### Supplied text
** Begin **

Note that the cases do not have to go in any specific order.

not-yet-seen Addressing mode: label($rb)
Effective address is gotten by: label + ($rb)

label does not fit into 16 bit displacement field of load/store instruction. So, the MAL->TAL synthesis of this must be something like:

	 la  $1, label
	 add $1, $1, $rb

some advanced topics

Priorities

A problem: Multiple interrupt requests can arrive simultaneously.
Which one should get handled first?

Possible solutions:

• FCFS -- the first one to arrive gets handled first.

  difficulty 1) This might allow a malicious/recalcitrant device or program to gain control of the processor.

  difficulty 2) There must be hardware that maintains an ordering of pending exceptions. (a queue)

• prioritize all exceptions -- the one with the highest priority gets handled first. This is a common method for solving the problem.

  Priorities for various exceptions are assigned either by the manufacturer, or by a system administrator through software. The priorities are normally defined (and fixed) when a machine is booted (the OS is started up).

  difficulty 1) Exceptions with the same priority must still be handled in some order. Example of same priority exceptions might be all keyboard interrupts. Consider a machine with many terminals hooked up.

  The instruction fetch/execute cycle becomes:

  1. If any interrupts with a higher priority than whatever is currently running pending, handle them now
  2. instruction fetch
  3. PC update
  4. decode
  5. get operands
  6. do the instruction's operation
  7. put result away

  NOTE: This implies that there is some hardware notion of the priority for whatever code is currently running (application, keyboard interrupt handler, clock interrupt handler, etc.).

What should get given the highest priority?
clock? power failure? thermal shutdown? arithmetic overflow? keyboard? I/O device ready?

Priorities are a matter of which is most urgent, and therefore cannot wait, and how long it takes to process the interrupt.

• clock is urgent, clock interrupts occur frequently, and handling takes little processing, maybe only a variable increment.

** End **

Extracted records
** Begin **

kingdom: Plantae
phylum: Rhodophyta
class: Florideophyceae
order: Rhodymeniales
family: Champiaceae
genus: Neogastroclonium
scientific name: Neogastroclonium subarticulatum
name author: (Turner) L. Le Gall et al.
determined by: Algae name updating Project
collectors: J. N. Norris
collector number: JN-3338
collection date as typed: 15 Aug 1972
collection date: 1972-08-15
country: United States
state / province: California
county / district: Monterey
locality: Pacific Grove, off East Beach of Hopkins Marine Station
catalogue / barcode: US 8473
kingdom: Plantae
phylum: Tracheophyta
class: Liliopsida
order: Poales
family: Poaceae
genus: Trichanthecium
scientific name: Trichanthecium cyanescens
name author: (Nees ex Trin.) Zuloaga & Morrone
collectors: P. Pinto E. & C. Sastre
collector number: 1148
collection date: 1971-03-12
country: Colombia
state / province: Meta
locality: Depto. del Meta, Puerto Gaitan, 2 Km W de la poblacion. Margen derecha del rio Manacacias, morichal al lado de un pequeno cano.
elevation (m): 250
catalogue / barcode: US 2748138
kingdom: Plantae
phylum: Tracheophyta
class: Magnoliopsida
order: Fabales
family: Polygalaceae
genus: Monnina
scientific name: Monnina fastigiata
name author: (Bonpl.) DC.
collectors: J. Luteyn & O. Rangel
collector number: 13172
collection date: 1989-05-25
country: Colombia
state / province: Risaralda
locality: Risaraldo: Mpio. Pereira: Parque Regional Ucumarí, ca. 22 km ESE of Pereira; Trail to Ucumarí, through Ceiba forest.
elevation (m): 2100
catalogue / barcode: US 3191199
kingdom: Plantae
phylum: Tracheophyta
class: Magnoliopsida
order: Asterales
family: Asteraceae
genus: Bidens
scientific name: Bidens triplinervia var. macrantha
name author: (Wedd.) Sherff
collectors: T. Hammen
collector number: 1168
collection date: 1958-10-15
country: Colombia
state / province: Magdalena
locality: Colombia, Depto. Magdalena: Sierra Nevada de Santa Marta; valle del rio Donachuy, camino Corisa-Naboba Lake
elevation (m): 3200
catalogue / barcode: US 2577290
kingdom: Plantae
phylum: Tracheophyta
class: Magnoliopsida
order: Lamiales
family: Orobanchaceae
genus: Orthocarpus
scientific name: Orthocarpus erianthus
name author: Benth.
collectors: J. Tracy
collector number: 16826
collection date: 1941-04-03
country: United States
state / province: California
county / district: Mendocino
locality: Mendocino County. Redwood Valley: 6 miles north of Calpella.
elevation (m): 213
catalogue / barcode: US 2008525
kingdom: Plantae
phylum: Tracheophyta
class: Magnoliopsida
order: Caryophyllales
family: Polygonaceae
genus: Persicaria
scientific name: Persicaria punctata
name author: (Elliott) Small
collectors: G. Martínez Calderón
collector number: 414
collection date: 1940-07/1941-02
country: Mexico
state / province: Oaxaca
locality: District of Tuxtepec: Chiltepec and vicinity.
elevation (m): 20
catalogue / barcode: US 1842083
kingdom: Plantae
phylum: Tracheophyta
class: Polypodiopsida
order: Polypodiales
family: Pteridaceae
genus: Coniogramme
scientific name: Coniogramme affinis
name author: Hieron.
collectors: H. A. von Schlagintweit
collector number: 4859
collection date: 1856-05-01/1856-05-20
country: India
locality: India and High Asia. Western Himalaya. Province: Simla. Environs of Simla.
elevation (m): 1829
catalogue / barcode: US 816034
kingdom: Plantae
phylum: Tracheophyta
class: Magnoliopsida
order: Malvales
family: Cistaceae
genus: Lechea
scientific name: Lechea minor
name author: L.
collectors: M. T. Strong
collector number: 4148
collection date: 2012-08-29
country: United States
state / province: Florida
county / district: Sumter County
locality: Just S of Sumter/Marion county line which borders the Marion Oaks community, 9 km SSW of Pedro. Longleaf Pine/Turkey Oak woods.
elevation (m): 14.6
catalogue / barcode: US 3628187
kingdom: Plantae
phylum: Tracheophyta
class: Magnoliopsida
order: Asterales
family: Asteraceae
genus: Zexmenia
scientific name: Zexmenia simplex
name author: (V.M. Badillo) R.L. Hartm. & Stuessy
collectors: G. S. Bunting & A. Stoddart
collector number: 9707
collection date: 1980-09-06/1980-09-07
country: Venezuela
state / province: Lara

** End **

Pick up the notes on interrupt priorities after their last line and keep them going.

• power failure is very urgent, but takes a lot or processing, because the machine will be stopped.
• overflow is urgent to the program which caused it, because the program cannot continue.
• keyboard is urgent because we do not want to lose a second key press before the first is handled.

So, what ordering ought to be imposed?

Reentrant Exception Handlers

The best solution combines priorities with an exception handler that can itself be interrupted. There are many details to get right to make this possible.

• The instruction fetch/execute cycle remains the same. At the beginning of every instruction (even those within the exception handler), a check is made to see
  • if there are pending interrupts
  • if listening for interrupts is enabled
  Only those with higher priorities than whatever is currently running will be processed.
• The exception handler must be modified so that it can be interrupted. Its own state must be saved (safely).
• Within the handler:
  1. While interrupts are disabled, save important state that cannot get clobbered. (EPC, current priority level, maybe registers $26 and $27).
     Question: Where do these things get saved?
  2. Re-enable interrupts for devices with higher priorities than current level.

     If the priority level checking is done in hardware, then all interrupts can be re-enabled.

  3. This invocation of the exception handler eventually finishes.